◆ Trecho do documento
Mamulengo: o teatro de bonecos popular no Brasil

O pesquisador e ator Fernando Augusto Gonçalves Santos escreve sobre as características deste teatro

Praticado como é em todo mundo, o teatro de bonecos assumiu fisionomias e espírito dramático diferenciados, dependendo da localização geográfica de cada uma de suas manifestações. Isso devido, obviamente, às próprias injunções de tradição cultural, costumes, formação social, econômica e política.

 

Existe em alguns estados do Nordeste do Brasil uma forma de teatro de bonecos praticada por artistas do povo, que se denomina Mamulengo. É o Mamulengo um teatro de características inteiramente populares, onde os atores são bonecos que falam, dançam, brigam e quase sempre, morrem.

 

Como em tantas outras manifestações artísticas da cultura popular nordestina, o Mamulengo revela de modo singular a rica expressividade do dia-a-dia do povo da região. Através dos bonecos, o povo se identifica com suas alegrias e suas tristezas, com seus temores e sua capacidade de fé, com seus tipos matreiros e seus elementos repressores, com o esmagamento de seus direitos e sua ânsia de liberdade.

 

O Mamulengo tem, realmente, um extraordinário poder de sintetização e revelação estética dos anseios mais ardentes do povo nordestino, não obstante a precariedade de seus recursos disponíveis, quer técnicos, quer mesmo estéticos ou de escolaridade. Guardando elementos vinculados à tradição dos folguedos ibéricos e sendo remanescentes dos espetáculos da Commedia dell´Arte, o Mamulengo baseia-se na improvisação livre do ator (mamulengueiro).

◆ Informações fornecidas
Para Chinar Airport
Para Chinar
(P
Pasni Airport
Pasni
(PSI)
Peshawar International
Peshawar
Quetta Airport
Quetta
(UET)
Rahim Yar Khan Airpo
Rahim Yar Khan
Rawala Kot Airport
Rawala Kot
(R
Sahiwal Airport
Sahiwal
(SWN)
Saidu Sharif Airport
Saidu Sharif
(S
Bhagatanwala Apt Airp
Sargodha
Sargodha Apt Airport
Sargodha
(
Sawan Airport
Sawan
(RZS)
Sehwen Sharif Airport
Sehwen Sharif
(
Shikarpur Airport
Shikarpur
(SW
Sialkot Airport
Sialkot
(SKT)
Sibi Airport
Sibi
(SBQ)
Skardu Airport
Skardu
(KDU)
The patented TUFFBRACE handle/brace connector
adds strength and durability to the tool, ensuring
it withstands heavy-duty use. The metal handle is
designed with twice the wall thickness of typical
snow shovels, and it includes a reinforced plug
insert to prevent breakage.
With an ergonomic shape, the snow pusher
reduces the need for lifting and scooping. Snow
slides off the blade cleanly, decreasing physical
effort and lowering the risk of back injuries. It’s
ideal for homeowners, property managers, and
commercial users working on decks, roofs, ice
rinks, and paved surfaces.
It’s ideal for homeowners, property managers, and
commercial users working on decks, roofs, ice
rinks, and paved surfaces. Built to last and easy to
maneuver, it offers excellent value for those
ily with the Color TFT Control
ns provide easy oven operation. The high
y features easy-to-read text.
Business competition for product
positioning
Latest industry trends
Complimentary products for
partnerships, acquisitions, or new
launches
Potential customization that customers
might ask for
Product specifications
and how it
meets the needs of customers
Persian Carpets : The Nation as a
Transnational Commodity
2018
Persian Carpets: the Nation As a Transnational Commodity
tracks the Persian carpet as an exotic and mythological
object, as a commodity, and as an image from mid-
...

◆ Tarefa escrita A
Responda com base no texto sobre o Mamulengo:
(i) Em que região do Brasil se pratica o Mamulengo?
(ii) Quem são os atores desse teatro?
(iii) Em que se baseia o Mamulengo?
◆ Tarefa escrita B
Reproduza fielmente, do texto sobre o Mamulengo, a parte que se abre com as palavras contendo "O pesquisador e" e se fecha com "econômica e política.".
Os registros vêm de uma fonte diferente da do texto sobre o Mamulengo.

◆ Resposta do exercício A
(i) Em alguns estados do Nordeste do Brasil.
(ii) Bonecos que falam, dançam, brigam e quase sempre morrem.
(iii) Na improvisação livre do ator (mamulengueiro).

◆ Resposta do exercício B
O pesquisador e ator Fernando Augusto Gonçalves Santos escreve sobre as características deste teatro

Praticado como é em todo mundo, o teatro de bonecos assumiu fisionomias e espírito dramático diferenciados, dependendo da localização geográfica de cada uma de suas manifestações. Isso devido, obviamente, às próprias injunções de tradição cultural, costumes, formação social, econômica e política.